Generally speaking, as long as you verify that the (hardware) of the parts is done properly, and you don’t do anything crazy (looking at you, the dude that I know sawed his motherboard down to ‘fit’ in the case; never do that), you can’t really go wrong in terms of putting it together (you can, but usually nothing permanent; reiterating, don’t do crazy things, i.e. super glue, cutting things, power drills, etc.). If you make a mistake, or don’t like the way a part works, shop around to ensure that you have the ability to return things (i.e. Amazon), and then just grab a different one.

Went a little off topic, but the point being made is that you should, if fiscally possible, build a desktop (or upgrade an existing one).
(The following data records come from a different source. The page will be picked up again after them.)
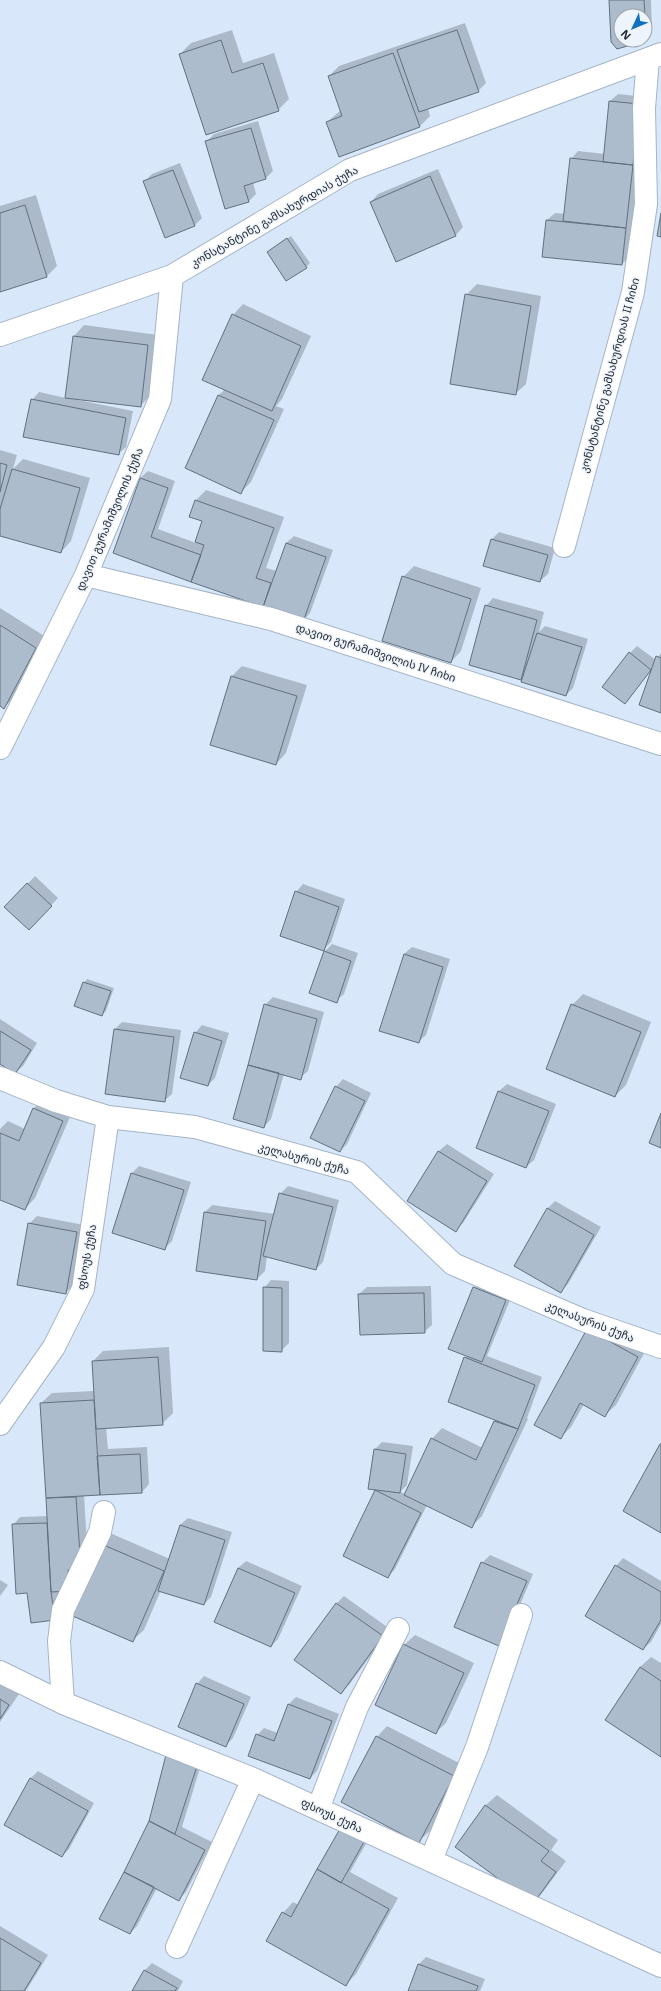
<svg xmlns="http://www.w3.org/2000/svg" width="661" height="1991" viewBox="0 0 661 1991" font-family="Georgia,'Noto Sans Georgian',serif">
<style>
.shadow{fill:#0003}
.building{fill:#acbccc;stroke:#62707f}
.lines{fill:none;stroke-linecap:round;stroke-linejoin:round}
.minor-casing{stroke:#a5b4c5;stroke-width:24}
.minor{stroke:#fff;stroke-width:22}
.labels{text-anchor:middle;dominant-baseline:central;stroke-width:3;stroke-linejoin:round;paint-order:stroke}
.street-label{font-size:11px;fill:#242a30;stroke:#eef4fb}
</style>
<rect width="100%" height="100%" fill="#d8e8fa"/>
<path class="shadow" d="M610,0H651L652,32L645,40V16H621V40H645L618,48Z
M465,23L486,83L478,91L428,108L430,116L420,126L339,155L327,122L341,110L329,76L339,66Z
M232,30L243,63L274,53L289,99L278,110L180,54L191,43Z
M618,94L646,97L629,257L622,264L544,256L547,220L555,213L565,214L571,159L578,151L605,154L610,101Z
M258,121L273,171L265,179L253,182L256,194L249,201L207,141L214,134Z
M180,163L202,218L195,225L144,182L152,174Z
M438,169L463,227L456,235L397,261L371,202L378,194Z
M36,195L57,266L47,276L0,291V206Z
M291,236L310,263L306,267L268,252Z
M477,284L541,296L526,384L515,394L466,295Z
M243,304L311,336L282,399L276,406L284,409L251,482L240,493L218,396L225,389L233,315Z
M84,325L158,335L151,395L140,406L73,398V399L133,411L126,447L118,454L32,400L39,392L66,398L74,336Z
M0,450L17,455L13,469L23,459L90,478L71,541L61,552L0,535Z
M148,471L175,481L158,529L196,543L203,521L190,516L196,500L206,490L284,517L266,568L277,571L286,543L294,536L333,550L310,613L303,621L114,552L140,478Z
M499,532L555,548L548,574L540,581L484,565L492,539Z
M414,566L481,588L461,651L451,662L403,577Z
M493,598L544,612L539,632L545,626L588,639L573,688L566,695L524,675L521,679L486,606Z
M0,608L46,637L14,697L4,708L0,705Z
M637,646L656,660L661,653V712L652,669L625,703L630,653Z
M242,666L307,685L286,753L276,764L232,676Z
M35,876L58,898L29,929L6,907Z
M303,884L345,899L331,942L323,950L296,892Z
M332,944L358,953L344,994L336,1001L324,952Z
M412,947L450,959L426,1035L418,1042L380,1030L404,954Z
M87,979L114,988L106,1011L102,1015L84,983Z
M583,994L651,1022L626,1085L615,1096L572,1005Z
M273,997L324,1012L308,1071L300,1078L284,1074L271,1119L264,1127L265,1005Z
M0,1019L37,1043L23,1066L15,1073L0,1063Z
M122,1022L181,1030L172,1094L164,1101L106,1093L115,1029Z
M202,1025L229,1033L215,1078L208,1085L195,1033Z
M343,1079L371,1093L347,1144L340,1151L336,1087Z
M507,1084L556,1104L534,1160L526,1167L477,1148L499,1091Z
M45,1098L73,1110L35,1198L25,1209L0,1198V1129L8,1121L25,1129L34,1108Z
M447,1144L494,1174L463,1223L455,1230L408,1200L439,1151Z
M139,1166L191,1182L172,1241L164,1249L132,1173Z
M288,1186L339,1200L323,1262L316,1269L267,1256L265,1271L257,1279L197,1270L205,1212L212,1205L275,1214L280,1194Z
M555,1201L601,1227L568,1284L561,1291L515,1265L548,1208Z
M37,1216L84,1225L73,1286L65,1293L29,1224Z
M271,1280L289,1281V1343L281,1351L264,1288Z
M481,1280L513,1293L487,1356L542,1377L527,1418L528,1419L482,1516L472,1526L427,1505L395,1569L388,1577L376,1491L378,1489L375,1449L382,1442L413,1446L407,1485L400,1492L406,1494L432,1439L442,1428L483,1448L497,1420L465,1358L467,1356L474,1288Z
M431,1286L432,1325L424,1332L359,1294L367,1287Z
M588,1329L648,1346L616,1405L605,1415L584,1404L571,1427L560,1438Z
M169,1347L173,1413L162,1424L106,1427L108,1449L147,1447L149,1484L142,1492L84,1495L88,1560L59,1591L62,1612L28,1592L13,1525L20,1517L48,1516L41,1403L52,1393L94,1391L93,1361L103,1351Z
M188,1518L232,1532L211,1597L204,1604L161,1590L144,1630L133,1640L70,1613L110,1533L170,1559L180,1525Z
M490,1555L533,1574L506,1638L482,1563Z
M623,1558L661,1581V1624L651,1642L643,1649L616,1566Z
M246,1561L302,1586L278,1639L271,1646L215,1621L238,1568Z
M0,1580L8,1585L0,1596Z
M344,1596L390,1629L349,1685L341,1692L296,1660L337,1603Z
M415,1635L474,1663L446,1723L435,1733L404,1645Z
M651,1657L661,1663V1756L640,1667Z
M204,1676L251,1697L233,1738L226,1745L197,1684Z
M0,1682L19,1694L0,1722Z
M296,1697L339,1714L317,1771L310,1778L257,1735L264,1728L278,1733L289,1704Z
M387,1726L463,1765L430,1831L419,1841L377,1737Z
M203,1758L182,1827L212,1842L186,1892L179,1899L157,1888L137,1926L130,1933L101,1918L150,1821Z
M38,1771L94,1803L69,1849L62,1856L30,1779Z
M497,1795L558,1840L551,1850L566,1861L543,1892L533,1903L456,1847L486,1805Z
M372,1833L350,1872L398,1898L356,1974L346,1984L283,1913L293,1902L299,1905Z
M0,1926L48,1955L26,1991H0Z
M426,1957L485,1979L480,1991H409L419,1964Z
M152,1963L183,1981L178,1991H133L145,1970Z"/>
<path class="building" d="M609,0H644L645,16H621V40H645V28V41L617,49L611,42Z
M457,30L479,92L419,112L397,50Z
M221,40L232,73L263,63L279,111L206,135L179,54Z
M393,53L420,127L339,157L326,122L342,116L328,76Z
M609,101L639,104L633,165L603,162Z
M251,128L266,179L244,186L249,202L225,209L205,141Z
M570,158L633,165L626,228L563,221Z
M173,170L195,226L165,238L143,181Z
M430,176L456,236L396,262L370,202Z
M25,205L47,277L0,292V213Z
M661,213V237L657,236Z
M546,220L626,228L622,265L542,257Z
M287,238L307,268L286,281L267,252Z
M465,294L531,306L516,395L450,384Z
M232,314L301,346L272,411L202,380Z
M73,336L148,345L141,407L65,398Z
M218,395L274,420L241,494L185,468Z
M31,399L126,418L119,455L23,437Z
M0,463L7,465L0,492Z
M12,469L80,488L61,553L0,536V509Z
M140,478L168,488L151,537L201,555L191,582L113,553Z
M195,500L274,528L256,578L271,583L263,607L191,582L204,545L195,542L202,521L189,517Z
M491,539L548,555L540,582L483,566Z
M286,543L326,557L303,622L263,607Z
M402,576L471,599L451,663L382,641Z
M485,605L537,620L521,680L469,665Z
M0,625L36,648L4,709L0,706Z
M537,633L582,647L566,696L521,682Z
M629,652L651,670L625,704L602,687Z
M656,656L661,658V713L639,705Z
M231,676L297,696L276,765L210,745Z
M27,883L52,906L29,930L4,907Z
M295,891L339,907L324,951L280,936Z
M324,951L351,961L337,1003L309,993Z
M404,954L443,967L419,1043L379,1031Z
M83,982L111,991L102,1016L74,1006Z
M264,1004L317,1019L301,1080L248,1065Z
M571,1004L641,1032L615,1097L546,1069Z
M114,1029L174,1037L165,1102L105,1094Z
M0,1031L31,1050L15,1074L0,1064Z
M194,1032L222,1041L208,1086L180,1078Z
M248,1065L279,1073L264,1128L233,1119Z
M335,1086L365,1101L340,1152L310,1138Z
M498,1091L549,1111L526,1168L476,1148Z
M33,1108L63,1121L25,1210L0,1200V1133L19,1141Z
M661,1113V1148L649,1143Z
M438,1151L487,1181L456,1232L407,1201Z
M131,1173L184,1190L165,1250L112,1233Z
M279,1193L333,1207L316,1270L263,1256Z
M547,1208L594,1235L561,1293L514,1266Z
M204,1212L266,1221L257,1280L196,1271Z
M28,1223L77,1232L66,1294L17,1285Z
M263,1287L282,1288V1352L263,1351Z
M473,1287L506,1300L482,1362L448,1349Z
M424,1293L425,1333L360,1335L358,1294Z
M587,1329L638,1357L605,1417L580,1403L561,1439L534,1425Z
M158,1357L163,1425L96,1429L92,1361Z
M464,1357L535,1385L518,1429L448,1402Z
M94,1400L100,1495L46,1498L40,1403Z
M494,1421L518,1429L472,1528L404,1495L431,1438L476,1460Z
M660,1444H661V1533L623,1511Z
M374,1449L406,1454L400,1493L368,1489Z
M140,1454L142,1493L100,1495L97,1456Z
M375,1490L421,1513L388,1578L343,1556Z
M76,1497L81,1569L68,1570L69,1591L51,1592L46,1498Z
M47,1523L51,1592L55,1620L31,1623L27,1593L16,1594L12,1524Z
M180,1525L225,1540L204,1605L158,1591Z
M99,1543L164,1571L133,1642L68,1614Z
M481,1562L527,1581L499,1646L454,1627Z
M615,1565L661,1592V1620L643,1650L585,1616Z
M238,1568L295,1593L271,1647L214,1622Z
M336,1603L383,1636L341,1694L294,1660Z
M403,1644L464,1673L436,1734L375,1705Z
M640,1667L661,1681V1757L605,1720Z
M196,1683L244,1704L226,1747L178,1727Z
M0,1699L9,1705L0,1719Z
M288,1704L332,1721L310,1779L248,1756L256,1734L274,1741Z
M376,1736L454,1776L419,1843L341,1802Z
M166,1755L197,1766L175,1834L149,1821Z
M30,1778L88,1811L62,1857L4,1825Z
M485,1805L549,1851L541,1861L556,1872L533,1904L455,1847Z
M149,1821L205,1850L179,1901L124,1872Z
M341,1827L365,1840L341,1883L317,1869Z
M317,1869L389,1909L346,1986L266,1941L282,1912L291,1917Z
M124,1872L154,1887L130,1934L99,1919Z
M0,1938L41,1963L24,1991H0Z
M418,1964L478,1986L476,1991H408Z
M144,1970L177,1988L175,1991H132Z"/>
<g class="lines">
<g class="minor-casing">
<path id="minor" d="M0,335L172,276L350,170L661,54
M564,546L633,292L646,204L644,108L648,59
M86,575L271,619L661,744
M0,748L86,575L160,399L172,276
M0,1078L56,1101L108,1117L195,1127L357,1172L453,1264L583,1320L661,1347
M0,1424L54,1347L83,1289L108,1117
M0,1672L63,1703L253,1779L661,1966
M63,1703L59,1641L63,1610L100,1532L104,1512
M318,1809L357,1707L398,1629
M431,1860L477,1747L521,1615
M177,1947L253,1779"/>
</g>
<use href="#minor" class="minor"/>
</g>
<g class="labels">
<g class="street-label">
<text transform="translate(274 216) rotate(-30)">კონსტანტინე გამსახურდიას ქუჩა</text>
<text transform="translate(609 375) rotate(-75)">კონსტანტინე გამსახურდიას II ჩიხი</text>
<text transform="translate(109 519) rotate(-67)">დავით გურამიშვილის ქუჩა</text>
<text transform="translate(376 652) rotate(18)">დავით გურამიშვილის IV ჩიხი</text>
<text transform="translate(304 1158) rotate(15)">კელასურის ქუჩა</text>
<text transform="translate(86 1257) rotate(-80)">ფსოუს ქუჩა</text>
<text transform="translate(590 1321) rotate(21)">კელასურის ქუჩა</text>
<text transform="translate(332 1815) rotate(25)">ფსოუს ქუჩა</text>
</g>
</g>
<g transform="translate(633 28) rotate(226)"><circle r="19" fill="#eef4fb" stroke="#9da3aa"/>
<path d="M0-3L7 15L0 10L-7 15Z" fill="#1171be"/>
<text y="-6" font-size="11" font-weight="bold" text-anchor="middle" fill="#242a30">N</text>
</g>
</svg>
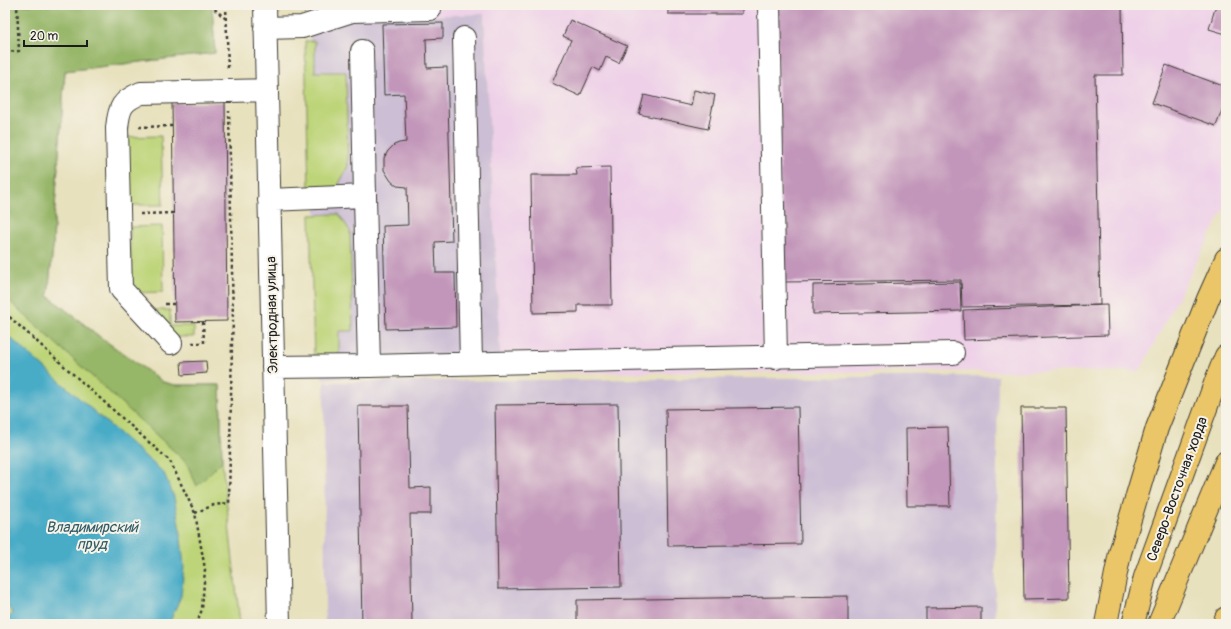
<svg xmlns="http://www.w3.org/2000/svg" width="1231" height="629" font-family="Pangolin,sans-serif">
<rect width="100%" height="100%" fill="#f7f3e8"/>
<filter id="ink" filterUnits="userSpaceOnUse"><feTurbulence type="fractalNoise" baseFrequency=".025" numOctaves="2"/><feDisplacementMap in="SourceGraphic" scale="8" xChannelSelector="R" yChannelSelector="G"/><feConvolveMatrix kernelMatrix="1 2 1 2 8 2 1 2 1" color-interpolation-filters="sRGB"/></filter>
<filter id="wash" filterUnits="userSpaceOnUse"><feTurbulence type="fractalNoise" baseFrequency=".012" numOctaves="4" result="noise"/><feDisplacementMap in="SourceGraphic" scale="16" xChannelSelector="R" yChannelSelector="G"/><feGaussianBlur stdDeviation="0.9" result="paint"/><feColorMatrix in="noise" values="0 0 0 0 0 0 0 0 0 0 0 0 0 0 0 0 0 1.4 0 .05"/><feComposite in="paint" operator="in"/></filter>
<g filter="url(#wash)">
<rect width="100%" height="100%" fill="#e8e1be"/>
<path fill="#eed0e8" d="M309,5H1226V205L1140,371L501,373L484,14L309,20Z"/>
<path fill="#ccbed4" d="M484,14L501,373L322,379L309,20Z
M998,376L995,624H325L324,382Z"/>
<path fill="#bdd478" stroke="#6c784a" d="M5,5H212L215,53L65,71L54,221L53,246L48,296L100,337L163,382L175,385H220L222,461L240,624H5Z
M305,41H315V72H346L348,166L337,188L309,189Z
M161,136L163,205H127L125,137Z
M339,214L350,231L353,331H339V359H314L310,215Z
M162,226L163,292L132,293L130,227Z
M146,310H170V326H194V337H172Z"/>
<path fill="#96b668" stroke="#596942" d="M5,5H212L215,53L65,71L54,221L53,246L48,296L100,337L163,382L175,385H220L222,461L197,486L186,462L5,297Z"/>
<path fill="#48acc7" stroke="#326472" d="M5,333L164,473L174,497L180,530L184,566L181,596L169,624H10L6,621L13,613L5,603Z"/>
<g id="blocks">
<path fill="#c296ba" d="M668,5H742V14H668Z
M777,5H1122L1123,75H1095L1100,305L962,307L961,280L782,282Z
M1216,5H1226V34L1209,29Z
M570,20L627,46L619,63L606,57L600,71L593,67L580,96L552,83L571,40L563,36Z
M443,23V38L426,39L427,68L447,67L452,241L435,242L436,273H455L456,327L386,329L383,226L408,225L407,187L397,186L391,181L384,170V158L388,151L394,145L399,143L406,142L404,94L384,95L382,24Z
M1166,65L1226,87V100L1216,126L1152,103Z
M694,90L715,95L708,129L639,114L644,95L691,106Z
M225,102L227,321L175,322L172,103Z
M610,167L612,305H578V312L533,313L531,175H577L576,168Z
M960,282L961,311L813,314V285Z
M1107,305L1108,335L964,340L963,310Z
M206,361L207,373L182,375L181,362Z
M618,404L621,587L498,589L495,405Z
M358,406H408L410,488L431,487V514H410L412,624H362Z
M798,407L801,544L668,546L666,409Z
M1021,408H1066L1069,598L1024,599Z
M948,427L950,506H907L906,428Z
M848,596V624H577V600Z
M981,607V624H926V608Z"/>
</g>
</g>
<g filter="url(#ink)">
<use href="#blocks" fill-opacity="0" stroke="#3b3a34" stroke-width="1"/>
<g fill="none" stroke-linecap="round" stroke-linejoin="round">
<defs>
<path id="minor" d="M265,5L279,624
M769,5L776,358
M265,28L302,27L352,11L430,9V5
M464,38L471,363
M362,51L365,196
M269,200L365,196L369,366C564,360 758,358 953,353
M171,343L121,289L117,128C119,107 122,101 141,93L267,90
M273,367L369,366"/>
<path id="major" d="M1106,624L1120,553L1157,428L1208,299L1226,259
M1133,624L1145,577L1217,378L1226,356
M1159,624L1226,462
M1224,624L1226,618"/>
</defs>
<use href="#minor" stroke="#3b3a34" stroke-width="24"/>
<use href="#major" stroke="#3b3a34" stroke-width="24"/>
<path stroke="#3b3a34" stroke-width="2.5" stroke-dasharray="3 3" stroke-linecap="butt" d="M210,5L226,19
M226,5L228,70
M5,52L19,51L17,5
M139,127L172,126
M140,214L174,213
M165,304H174
M5,313L170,461L195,513L205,569L202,609L197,624
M192,343H204L203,322
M195,513L214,505L229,503L232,342L233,322L229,111"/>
<use href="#minor" stroke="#fff" stroke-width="22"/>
<use href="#major" stroke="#ebc669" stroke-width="22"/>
</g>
</g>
<g text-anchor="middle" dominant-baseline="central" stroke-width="4" stroke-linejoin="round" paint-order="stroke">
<g font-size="14" fill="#1c1c1c" stroke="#f7f3e8">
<text transform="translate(272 315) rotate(-91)">Электродная улица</text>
<text transform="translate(1177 489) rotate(-70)">Северо-Восточная хорда</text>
</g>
<g font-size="15" font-style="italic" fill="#305d69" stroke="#f7f3e8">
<text x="92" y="527">Владимирский<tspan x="92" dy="17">пруд</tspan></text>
</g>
</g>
<rect width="1231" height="629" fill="none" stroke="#f7f3e8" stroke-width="20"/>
<path d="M24 40v6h63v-6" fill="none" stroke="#1c1c1c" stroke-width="2"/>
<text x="30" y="40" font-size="12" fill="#1c1c1c" stroke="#f7f3e8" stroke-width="3" paint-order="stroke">20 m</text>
</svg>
Stay away from pre-built models, as those tend to be vastly overpriced, same with laptops (they are both technologically, and cost wise, inferior to desktops; my roommate spent $2,500 on a Laptop, I’ve spent about $1,600 (total; including lots of upgrades over the years) on my desktop, my computer is leagues above that laptop).

Graphics aren’t necessary, but the game does seem a little heavy (as all games nowadays are), so I’d suggest upgrading. Your most expensive pieces would (typically) be the graphics card, cpu, and monitors, with everything else being relatively cheap by comparison.


#19

Hi,

well I know how to build a desktop PC - have done that years ago. Would surely take some time to figure out which part do fit together best nowadays…

BUT I just don’t have the need for one… My “old” laptops are doing well - except for playing.
Renting a virtual PC for a month for 45 buck will be much cheaper than building a fast system that I won’t need afterwards.

I can understand all of your answers - but I have found my way to go :slight_smile:


#20

Not super topical, but I’m shocked you had so few issues playing x2. I seem to remember it having all sorts of problems even on high end rigs up until wotc released.